## Provided material
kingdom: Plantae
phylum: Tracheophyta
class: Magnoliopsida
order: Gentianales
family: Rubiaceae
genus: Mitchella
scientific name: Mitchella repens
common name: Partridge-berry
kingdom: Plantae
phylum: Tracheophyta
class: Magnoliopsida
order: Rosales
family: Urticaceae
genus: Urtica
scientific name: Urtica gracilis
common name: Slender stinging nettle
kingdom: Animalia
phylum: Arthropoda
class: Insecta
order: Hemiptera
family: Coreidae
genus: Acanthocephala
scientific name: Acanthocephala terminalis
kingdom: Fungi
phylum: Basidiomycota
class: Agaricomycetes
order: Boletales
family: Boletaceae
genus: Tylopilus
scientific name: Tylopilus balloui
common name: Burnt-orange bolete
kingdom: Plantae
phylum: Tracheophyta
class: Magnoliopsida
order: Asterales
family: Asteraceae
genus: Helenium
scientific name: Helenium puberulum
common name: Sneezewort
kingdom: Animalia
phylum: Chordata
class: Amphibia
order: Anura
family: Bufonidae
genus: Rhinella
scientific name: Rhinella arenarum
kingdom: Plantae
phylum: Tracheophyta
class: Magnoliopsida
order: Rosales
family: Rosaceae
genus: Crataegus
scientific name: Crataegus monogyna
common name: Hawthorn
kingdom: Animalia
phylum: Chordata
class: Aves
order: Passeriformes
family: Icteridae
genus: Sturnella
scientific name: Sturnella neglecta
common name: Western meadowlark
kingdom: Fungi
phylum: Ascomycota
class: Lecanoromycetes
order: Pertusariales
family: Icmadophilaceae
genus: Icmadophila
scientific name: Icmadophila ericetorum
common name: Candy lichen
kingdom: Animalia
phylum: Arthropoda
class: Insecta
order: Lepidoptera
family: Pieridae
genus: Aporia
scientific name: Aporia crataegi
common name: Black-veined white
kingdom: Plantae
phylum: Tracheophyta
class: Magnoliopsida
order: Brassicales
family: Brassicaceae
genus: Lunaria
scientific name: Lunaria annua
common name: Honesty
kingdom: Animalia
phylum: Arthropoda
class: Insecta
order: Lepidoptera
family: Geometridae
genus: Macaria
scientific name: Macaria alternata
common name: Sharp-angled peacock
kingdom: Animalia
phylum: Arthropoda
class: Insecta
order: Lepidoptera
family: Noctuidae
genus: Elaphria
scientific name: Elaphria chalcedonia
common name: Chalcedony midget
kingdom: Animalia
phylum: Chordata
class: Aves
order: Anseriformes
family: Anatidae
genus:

## What the task asks
Copy these lines over word for word, as given.

## Output below
kingdom: Plantae
phylum: Tracheophyta
class: Magnoliopsida
order: Gentianales
family: Rubiaceae
genus: Mitchella
scientific name: Mitchella repens
common name: Partridge-berry
kingdom: Plantae
phylum: Tracheophyta
class: Magnoliopsida
order: Rosales
family: Urticaceae
genus: Urtica
scientific name: Urtica gracilis
common name: Slender stinging nettle
kingdom: Animalia
phylum: Arthropoda
class: Insecta
order: Hemiptera
family: Coreidae
genus: Acanthocephala
scientific name: Acanthocephala terminalis
kingdom: Fungi
phylum: Basidiomycota
class: Agaricomycetes
order: Boletales
family: Boletaceae
genus: Tylopilus
scientific name: Tylopilus balloui
common name: Burnt-orange bolete
kingdom: Plantae
phylum: Tracheophyta
class: Magnoliopsida
order: Asterales
family: Asteraceae
genus: Helenium
scientific name: Helenium puberulum
common name: Sneezewort
kingdom: Animalia
phylum: Chordata
class: Amphibia
order: Anura
family: Bufonidae
genus: Rhinella
scientific name: Rhinella arenarum
kingdom: Plantae
phylum: Tracheophyta
class: Magnoliopsida
order: Rosales
family: Rosaceae
genus: Crataegus
scientific name: Crataegus monogyna
common name: Hawthorn
kingdom: Animalia
phylum: Chordata
class: Aves
order: Passeriformes
family: Icteridae
genus: Sturnella
scientific name: Sturnella neglecta
common name: Western meadowlark
kingdom: Fungi
phylum: Ascomycota
class: Lecanoromycetes
order: Pertusariales
family: Icmadophilaceae
genus: Icmadophila
scientific name: Icmadophila ericetorum
common name: Candy lichen
kingdom: Animalia
phylum: Arthropoda
class: Insecta
order: Lepidoptera
family: Pieridae
genus: Aporia
scientific name: Aporia crataegi
common name: Black-veined white
kingdom: Plantae
phylum: Tracheophyta
class: Magnoliopsida
order: Brassicales
family: Brassicaceae
genus: Lunaria
scientific name: Lunaria annua
common name: Honesty
kingdom: Animalia
phylum: Arthropoda
class: Insecta
order: Lepidoptera
family: Geometridae
genus: Macaria
scientific name: Macaria alternata
common name: Sharp-angled peacock
kingdom: Animalia
phylum: Arthropoda
class: Insecta
order: Lepidoptera
family: Noctuidae
genus: Elaphria
scientific name: Elaphria chalcedonia
common name: Chalcedony midget
kingdom: Animalia
phylum: Chordata
class: Aves
order: Anseriformes
family: Anatidae
genus:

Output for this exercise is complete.